What is needed is an exact reproduction of the lines from the one that contains "framed print: present [182,180,218,223]" through the end of the data, both included and nothing else, with pictures omitted.

+++

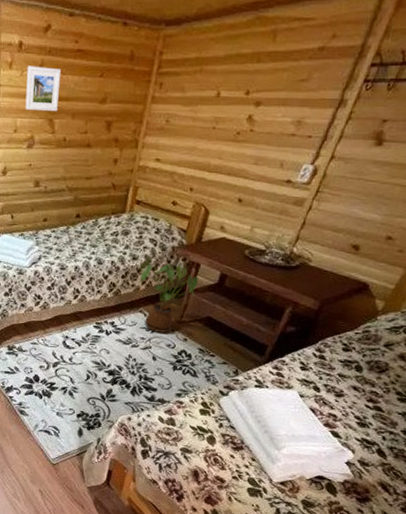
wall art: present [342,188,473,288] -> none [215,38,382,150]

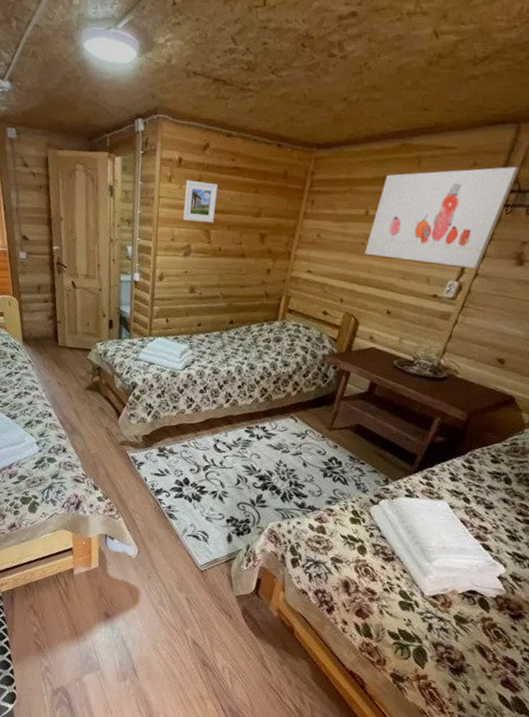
house plant: present [139,255,199,333] -> none [290,362,349,439]
wall art: none [215,38,382,150] -> present [364,167,519,268]

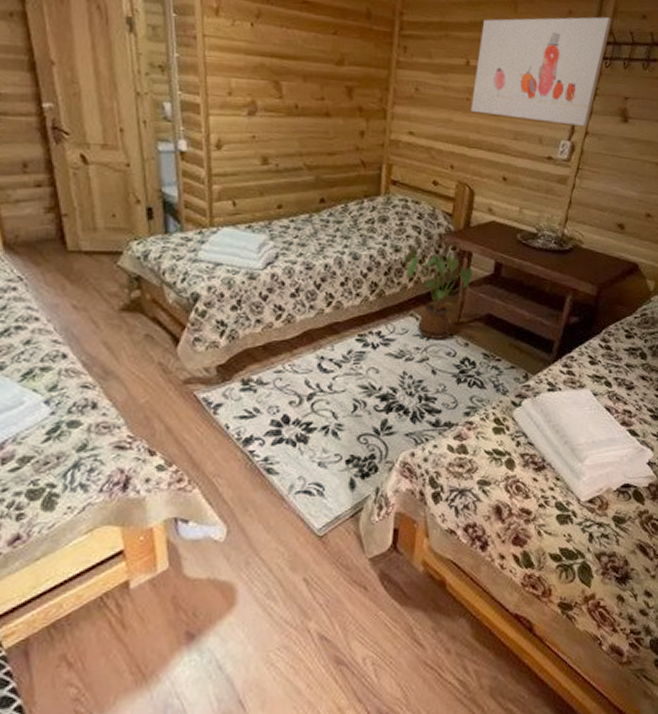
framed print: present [182,180,218,223] -> none [239,14,284,72]
house plant: none [290,362,349,439] -> present [404,245,473,339]

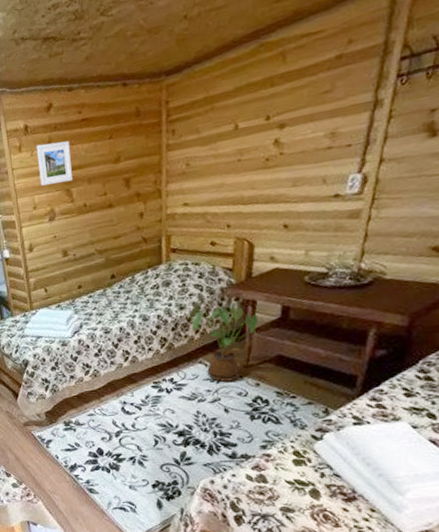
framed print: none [239,14,284,72] -> present [36,141,73,186]
wall art: present [471,17,612,126] -> none [243,30,407,171]

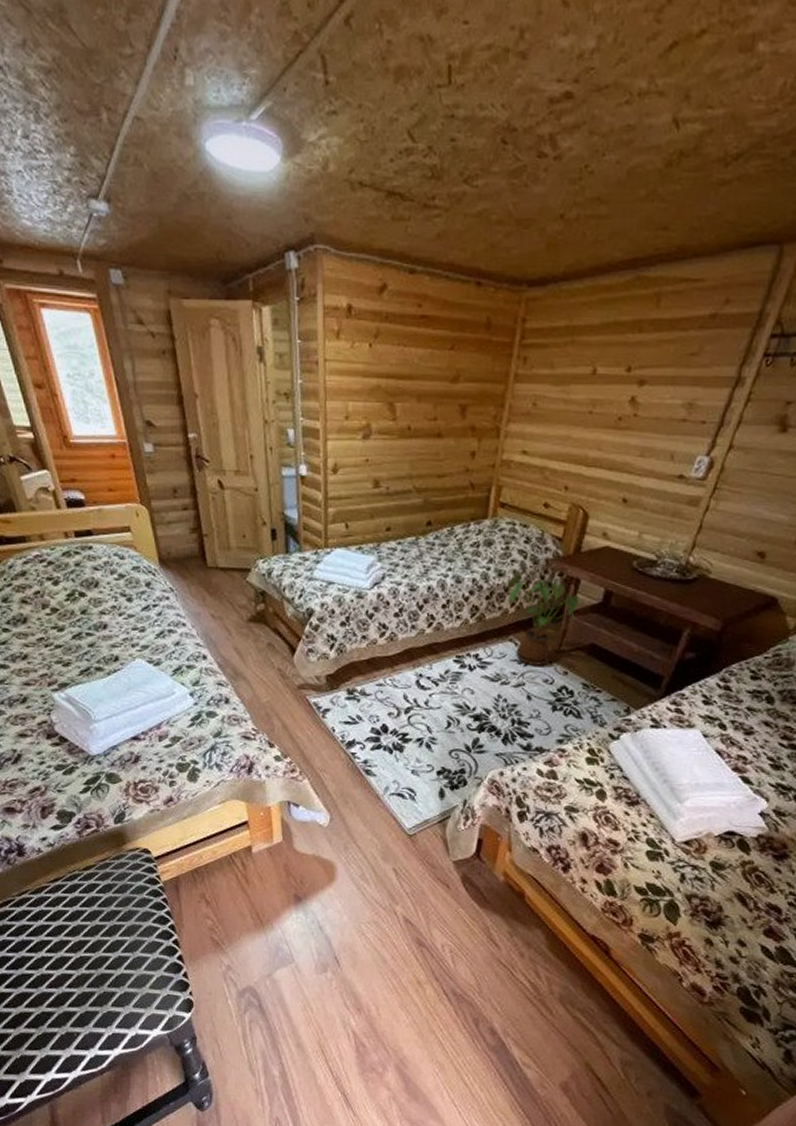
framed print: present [36,141,73,186] -> none [358,335,401,393]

+++

ANSWER SECTION
framed print: present [182,180,218,223] -> none [239,14,284,72]
house plant: none [290,362,349,439] -> present [404,245,473,339]

framed print: none [239,14,284,72] -> present [36,141,73,186]
wall art: present [471,17,612,126] -> none [243,30,407,171]

framed print: present [36,141,73,186] -> none [358,335,401,393]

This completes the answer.